Она спросила, как продвигается моя работа над «кулинарной» картиной.
– Пока между «средней готовностью» и «недожарено», – ответил я.
Мать засмеялась и сказала:
– Как хорошо, что Сам убедил тебя взять мобильный телефон.
Я назвал матери свой номер.
Она была холодна и собранна.
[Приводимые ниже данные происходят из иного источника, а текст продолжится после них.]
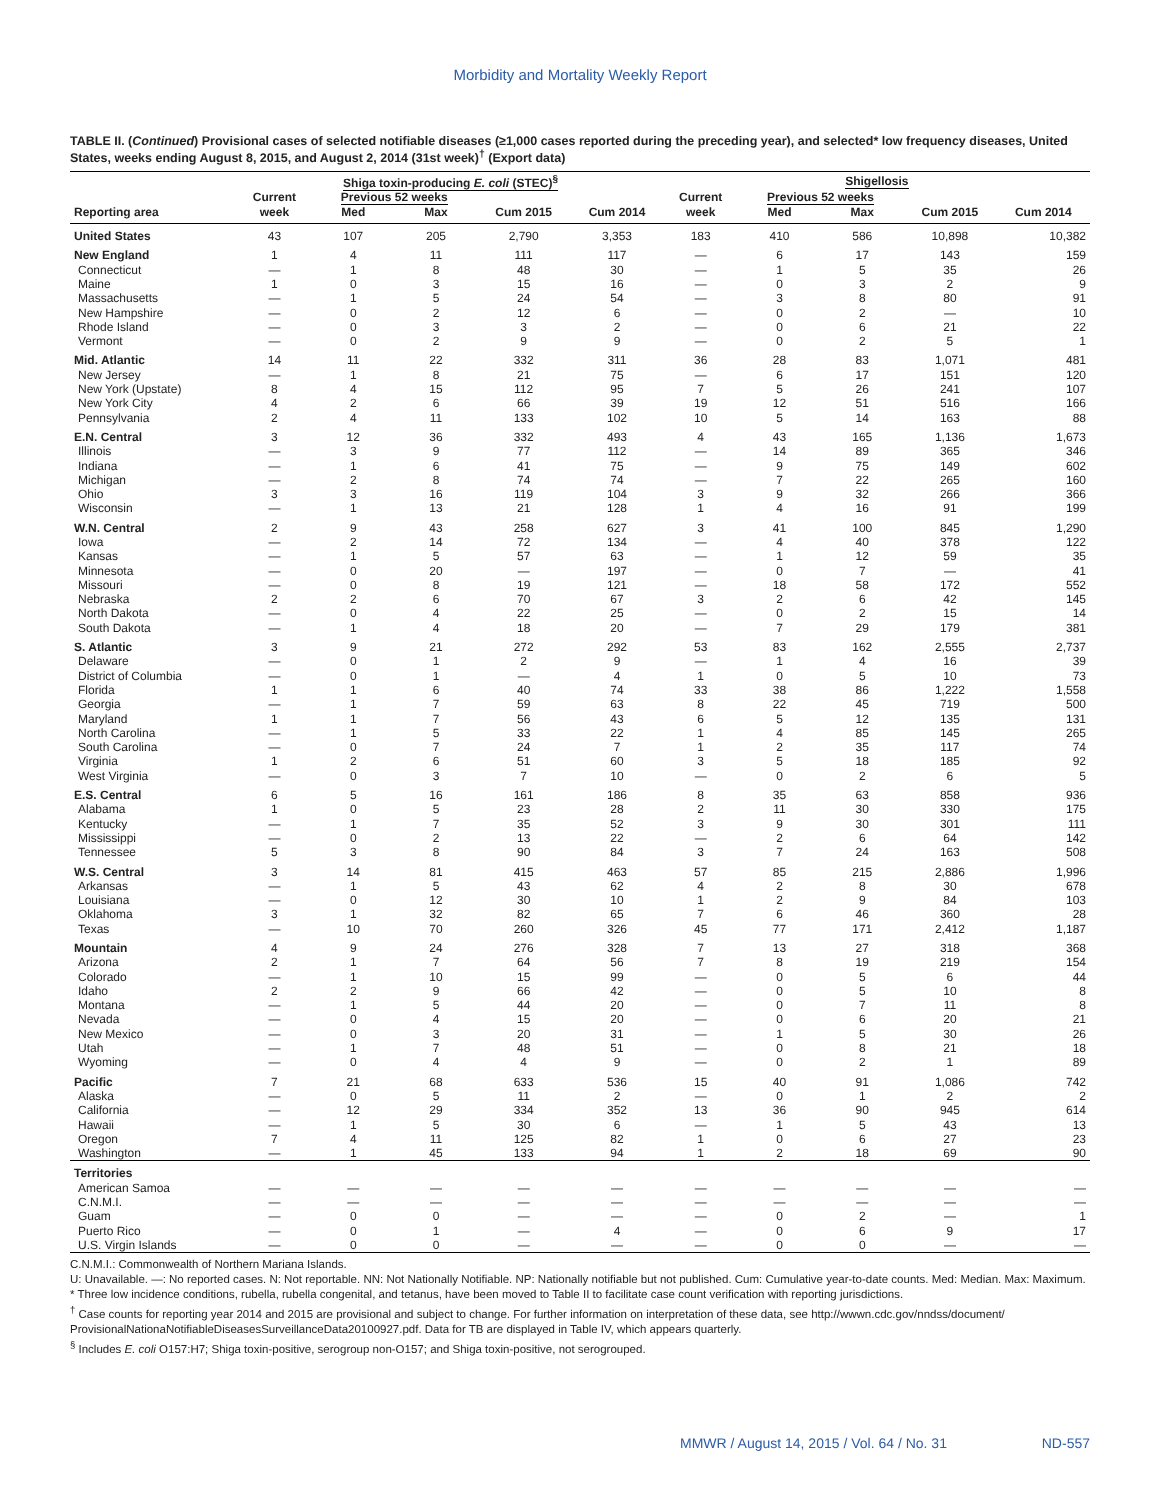Morbidity and Mortality Weekly Report
TABLE II. (Continued) Provisional cases of selected notifiable diseases (≥1,000 cases reported during the preceding year), and selected* low frequency diseases, United States, weeks ending August 8, 2015, and August 2, 2014 (31st week)<sup>†</sup> (Export data)
| | Shiga toxin-producing E. coli (STEC)<sup>§</sup> | | | | | Shigellosis | | | | |
| --- | --- | --- | --- | --- | --- | --- | --- | --- | --- | --- |
| | Current | Previous 52 weeks | | | | Current | Previous 52 weeks | | | |
| Reporting area | week | Med | Max | Cum 2015 | Cum 2014 | week | Med | Max | Cum 2015 | Cum 2014 |
| United States | 43 | 107 | 205 | 2,790 | 3,353 | 183 | 410 | 586 | 10,898 | 10,382 |
| New England | 1 | 4 | 11 | 111 | 117 | — | 6 | 17 | 143 | 159 |
| Connecticut | — | 1 | 8 | 48 | 30 | — | 1 | 5 | 35 | 26 |
| Maine | 1 | 0 | 3 | 15 | 16 | — | 0 | 3 | 2 | 9 |
| Massachusetts | — | 1 | 5 | 24 | 54 | — | 3 | 8 | 80 | 91 |
| New Hampshire | — | 0 | 2 | 12 | 6 | — | 0 | 2 | — | 10 |
| Rhode Island | — | 0 | 3 | 3 | 2 | — | 0 | 6 | 21 | 22 |
| Vermont | — | 0 | 2 | 9 | 9 | — | 0 | 2 | 5 | 1 |
| Mid. Atlantic | 14 | 11 | 22 | 332 | 311 | 36 | 28 | 83 | 1,071 | 481 |
| New Jersey | — | 1 | 8 | 21 | 75 | — | 6 | 17 | 151 | 120 |
| New York (Upstate) | 8 | 4 | 15 | 112 | 95 | 7 | 5 | 26 | 241 | 107 |
| New York City | 4 | 2 | 6 | 66 | 39 | 19 | 12 | 51 | 516 | 166 |
| Pennsylvania | 2 | 4 | 11 | 133 | 102 | 10 | 5 | 14 | 163 | 88 |
| E.N. Central | 3 | 12 | 36 | 332 | 493 | 4 | 43 | 165 | 1,136 | 1,673 |
| Illinois | — | 3 | 9 | 77 | 112 | — | 14 | 89 | 365 | 346 |
| Indiana | — | 1 | 6 | 41 | 75 | — | 9 | 75 | 149 | 602 |
| Michigan | — | 2 | 8 | 74 | 74 | — | 7 | 22 | 265 | 160 |
| Ohio | 3 | 3 | 16 | 119 | 104 | 3 | 9 | 32 | 266 | 366 |
| Wisconsin | — | 1 | 13 | 21 | 128 | 1 | 4 | 16 | 91 | 199 |
| W.N. Central | 2 | 9 | 43 | 258 | 627 | 3 | 41 | 100 | 845 | 1,290 |
| Iowa | — | 2 | 14 | 72 | 134 | — | 4 | 40 | 378 | 122 |
| Kansas | — | 1 | 5 | 57 | 63 | — | 1 | 12 | 59 | 35 |
| Minnesota | — | 0 | 20 | — | 197 | — | 0 | 7 | — | 41 |
| Missouri | — | 0 | 8 | 19 | 121 | — | 18 | 58 | 172 | 552 |
| Nebraska | 2 | 2 | 6 | 70 | 67 | 3 | 2 | 6 | 42 | 145 |
| North Dakota | — | 0 | 4 | 22 | 25 | — | 0 | 2 | 15 | 14 |
| South Dakota | — | 1 | 4 | 18 | 20 | — | 7 | 29 | 179 | 381 |
| S. Atlantic | 3 | 9 | 21 | 272 | 292 | 53 | 83 | 162 | 2,555 | 2,737 |
| Delaware | — | 0 | 1 | 2 | 9 | — | 1 | 4 | 16 | 39 |
| District of Columbia | — | 0 | 1 | — | 4 | 1 | 0 | 5 | 10 | 73 |
| Florida | 1 | 1 | 6 | 40 | 74 | 33 | 38 | 86 | 1,222 | 1,558 |
| Georgia | — | 1 | 7 | 59 | 63 | 8 | 22 | 45 | 719 | 500 |
| Maryland | 1 | 1 | 7 | 56 | 43 | 6 | 5 | 12 | 135 | 131 |
| North Carolina | — | 1 | 5 | 33 | 22 | 1 | 4 | 85 | 145 | 265 |
| South Carolina | — | 0 | 7 | 24 | 7 | 1 | 2 | 35 | 117 | 74 |
| Virginia | 1 | 2 | 6 | 51 | 60 | 3 | 5 | 18 | 185 | 92 |
| West Virginia | — | 0 | 3 | 7 | 10 | — | 0 | 2 | 6 | 5 |
| E.S. Central | 6 | 5 | 16 | 161 | 186 | 8 | 35 | 63 | 858 | 936 |
| Alabama | 1 | 0 | 5 | 23 | 28 | 2 | 11 | 30 | 330 | 175 |
| Kentucky | — | 1 | 7 | 35 | 52 | 3 | 9 | 30 | 301 | 111 |
| Mississippi | — | 0 | 2 | 13 | 22 | — | 2 | 6 | 64 | 142 |
| Tennessee | 5 | 3 | 8 | 90 | 84 | 3 | 7 | 24 | 163 | 508 |
| W.S. Central | 3 | 14 | 81 | 415 | 463 | 57 | 85 | 215 | 2,886 | 1,996 |
| Arkansas | — | 1 | 5 | 43 | 62 | 4 | 2 | 8 | 30 | 678 |
| Louisiana | — | 0 | 12 | 30 | 10 | 1 | 2 | 9 | 84 | 103 |
| Oklahoma | 3 | 1 | 32 | 82 | 65 | 7 | 6 | 46 | 360 | 28 |
| Texas | — | 10 | 70 | 260 | 326 | 45 | 77 | 171 | 2,412 | 1,187 |
| Mountain | 4 | 9 | 24 | 276 | 328 | 7 | 13 | 27 | 318 | 368 |
| Arizona | 2 | 1 | 7 | 64 | 56 | 7 | 8 | 19 | 219 | 154 |
| Colorado | — | 1 | 10 | 15 | 99 | — | 0 | 5 | 6 | 44 |
| Idaho | 2 | 2 | 9 | 66 | 42 | — | 0 | 5 | 10 | 8 |
| Montana | — | 1 | 5 | 44 | 20 | — | 0 | 7 | 11 | 8 |
| Nevada | — | 0 | 4 | 15 | 20 | — | 0 | 6 | 20 | 21 |
| New Mexico | — | 0 | 3 | 20 | 31 | — | 1 | 5 | 30 | 26 |
| Utah | — | 1 | 7 | 48 | 51 | — | 0 | 8 | 21 | 18 |
| Wyoming | — | 0 | 4 | 4 | 9 | — | 0 | 2 | 1 | 89 |
| Pacific | 7 | 21 | 68 | 633 | 536 | 15 | 40 | 91 | 1,086 | 742 |
| Alaska | — | 0 | 5 | 11 | 2 | — | 0 | 1 | 2 | 2 |
| California | — | 12 | 29 | 334 | 352 | 13 | 36 | 90 | 945 | 614 |
| Hawaii | — | 1 | 5 | 30 | 6 | — | 1 | 5 | 43 | 13 |
| Oregon | 7 | 4 | 11 | 125 | 82 | 1 | 0 | 6 | 27 | 23 |
| Washington | — | 1 | 45 | 133 | 94 | 1 | 2 | 18 | 69 | 90 |
| Territories | | | | | | | | | | |
| American Samoa | — | — | — | — | — | — | — | — | — | — |
| C.N.M.I. | — | — | — | — | — | — | — | — | — | — |
| Guam | — | 0 | 0 | — | — | — | 0 | 2 | — | 1 |
| Puerto Rico | — | 0 | 1 | — | 4 | — | 0 | 6 | 9 | 17 |
| U.S. Virgin Islands | — | 0 | 0 | — | — | — | 0 | 0 | — | — |
C.N.M.I.: Commonwealth of Northern Mariana Islands.
U: Unavailable. —: No reported cases. N: Not reportable. NN: Not Nationally Notifiable. NP: Nationally notifiable but not published. Cum: Cumulative year-to-date counts. Med: Median. Max: Maximum.
* Three low incidence conditions, rubella, rubella congenital, and tetanus, have been moved to Table II to facilitate case count verification with reporting jurisdictions.
<sup>†</sup> Case counts for reporting year 2014 and 2015 are provisional and subject to change. For further information on interpretation of these data, see http://wwwn.cdc.gov/nndss/document/ ProvisionalNationaNotifiableDiseasesSurveillanceData20100927.pdf. Data for TB are displayed in Table IV, which appears quarterly.
<sup>§</sup> Includes E. coli O157:H7; Shiga toxin-positive, serogroup non-O157; and Shiga toxin-positive, not serogrouped.
MMWR / August 14, 2015 / Vol. 64 / No. 31 ND-557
Таково было ее обычное состояние.
Я пообещал, что снова позвоню ей послезавтра, в воскресенье, когда закончу портрет.
– Береги себя, Александр, – сказала мать.
– И ты себя береги, – сказал я. Спустившись вниз, я доел то, что осталось от ужина, а потом долго сидел возле хижины и думал в темноте о том, что еще сделать, чтобы портрет Зои Ланг полностью соответствовал тому, что я задумал. Главное – не слишком углубляться в серый цвет, не повредить контуры чересчур глубокими серыми царапинами, не забираться в глубину до самого холста, а лишь до слоя ультрамарина, так, чтобы морщины и дряблость кожи старого лица оказались смягченными, приглушенными, но в то же время не исчезли совсем, и тогда, если все это удастся мне, я завершу неуловимо-туманный портрет в серо-синих тонах. И зритель сумеет увидеть оба портрета – и внутренний, и внешний – порознь, в соответствии с избранным фокусом, или увидит их одновременно как интерпретацию того, что неизбежно сопутствует жизни: внешние изменения, предначертанные временем.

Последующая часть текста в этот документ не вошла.